# EDA - October

### Work Related:

"In the last case (after deduplication), there are 67,024 rows and 1 column in the first 
dataset (2021-10-21 and 2021-10-28). The second dataset (2021-10-28 and 2021-11-04) has 262,561 rows and 1 column."

First one covers one week before 28/10, while the other one cover 28/10 inclusive one week ahead.

Total: 329.585

Agrah, O. Aydin, O. Tweet Classification and Sentiment Analysis on 
Metaverse Related Messages (2021).

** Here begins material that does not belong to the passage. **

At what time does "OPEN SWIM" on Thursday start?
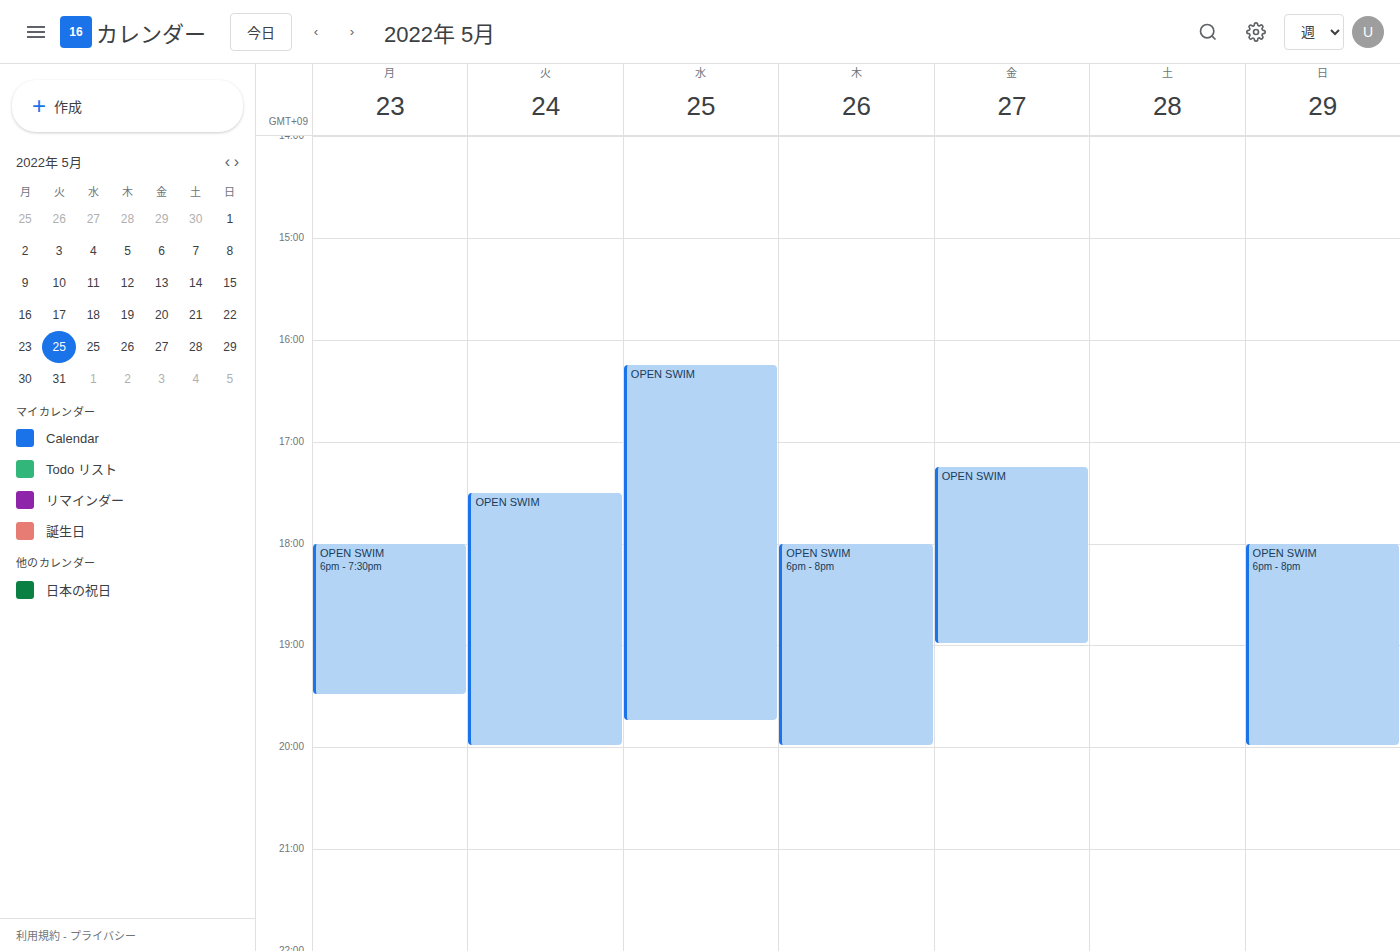
18:00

Journal of Metaverse, 2021. v. 1, p. 25-30.

In [None]:
import pandas as pd
import glob

In [None]:
cols=[
    'datetime',
    'tweet_id',
    'text',
    'language',
    'like_count',
    'rt_count',
    'reply_to',
    'retweeted',
    'user_id',
    'username',
    'user_followers',
    'user_fav_count',
    'is_verified',
    'created_at'
]

In [None]:
# df = pd.DataFrame(columns=cols)
# frame = pd.DataFrame(columns=cols)

In [None]:
path = r"\twitter-EDA\tweets_data_for_EDA"
all_files = glob.glob(os.path.join(path , "*.csv"))

li = []

for filename in all_files:
    df = pd.read_csv(filename, names=cols, on_bad_lines='skip')
    li.append(df)

frame = pd.concat(li)

In [None]:
df = frame

In [None]:
df.info()

##### Preprocessing

In [None]:
# Check number of duplicates by id and text
id_duplicates = df.drop(labels=["tweet_id"], axis=1).duplicated().sum()
text_duplicates = df.drop(labels=["text"], axis=1).duplicated().sum()

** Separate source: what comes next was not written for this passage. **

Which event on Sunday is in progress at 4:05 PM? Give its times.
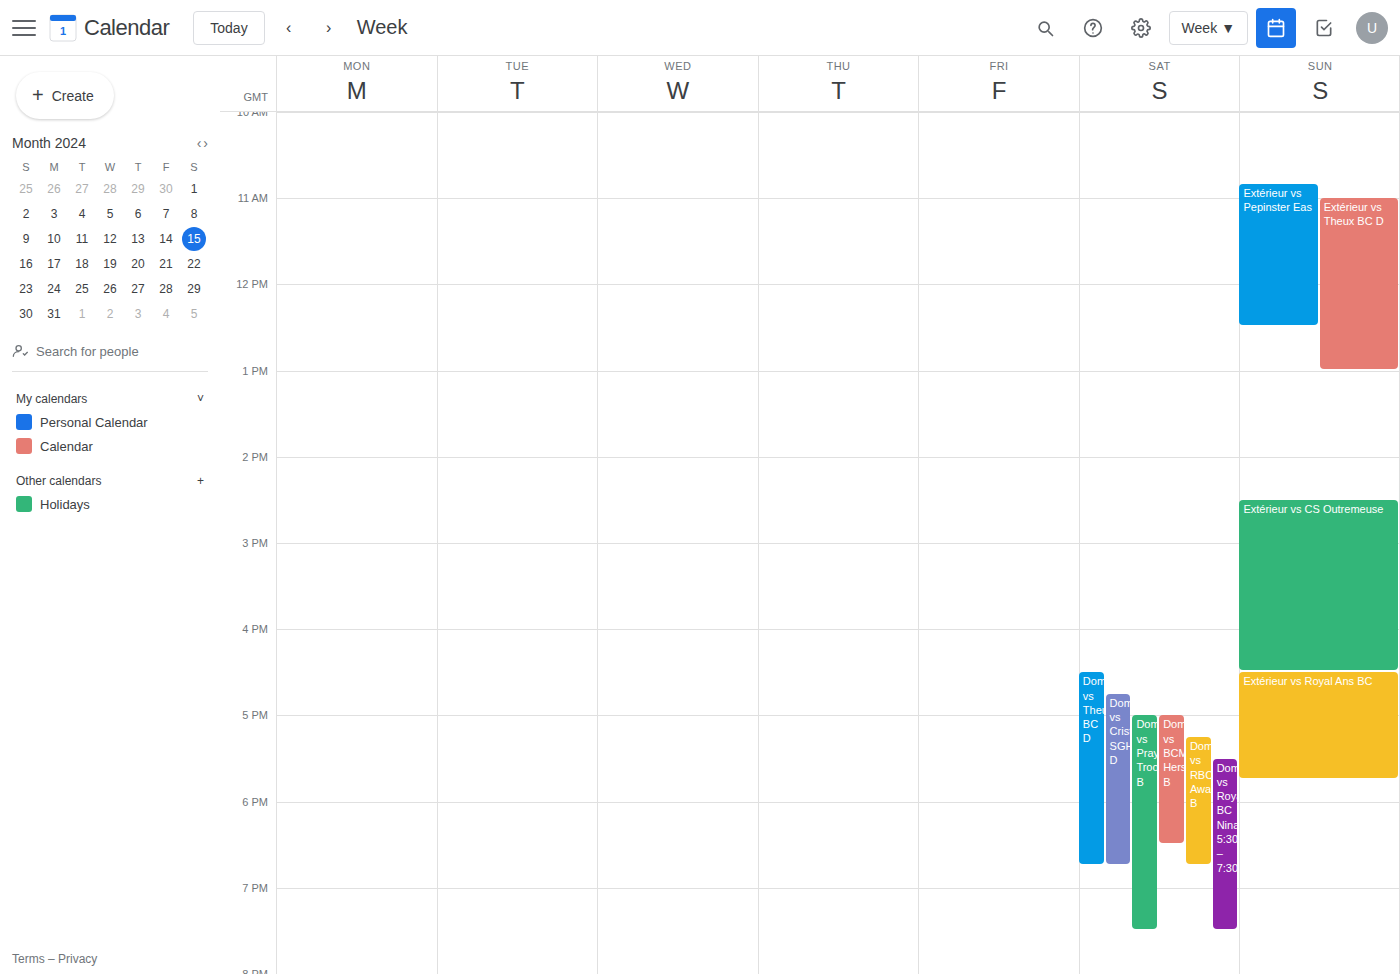
"Extérieur vs CS Outremeuse", 2:30 PM to 4:30 PM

print(f"You seem to have {id_duplicates} duplicates tweet_id in your database.\n \
You seem to have {text_duplicates} duplicates text in your database.")

In [None]:
# Drop all duplicated rows
df.drop_duplicates("tweet_id", inplace=True)
df.drop_duplicates("text", inplace=True)
df.shape

In [None]:
# ordering data
df['datetime'] = pd.to_datetime(df['datetime'])
df = df.sort_values(by="datetime")
df.head()

In [None]:
df[['datetime','text']].head()

In [None]:
# transform text in unicode escape to unicode
df['text'] = df.apply(lambda row: eval(row['text']).decode('utf-8'), axis=1)
df[['datetime','text']].head()

In [None]:
df = df[['datetime', 'tweet_id', 'text',
       'language', 'like_count', 'rt_count', 'reply_to', 'retweeted',
       'user_id', 'username', 'user_followers', 'user_fav_count',
       'is_verified', 'created_at']]

In [None]:
df.head()

In [None]:
df.columns

In [None]:
pd.value_counts(df.dtypes)

### Structure of non-numerical features

In [None]:
df.describe(exclude="number", datetime_is_numeric=True)

In [None]:
# How much of these data is in english lang
df[df['language'] == 'en'].count()

### Structure of numerical features

In [None]:
unique_values = df.select_dtypes(include="number").nunique().sort_values()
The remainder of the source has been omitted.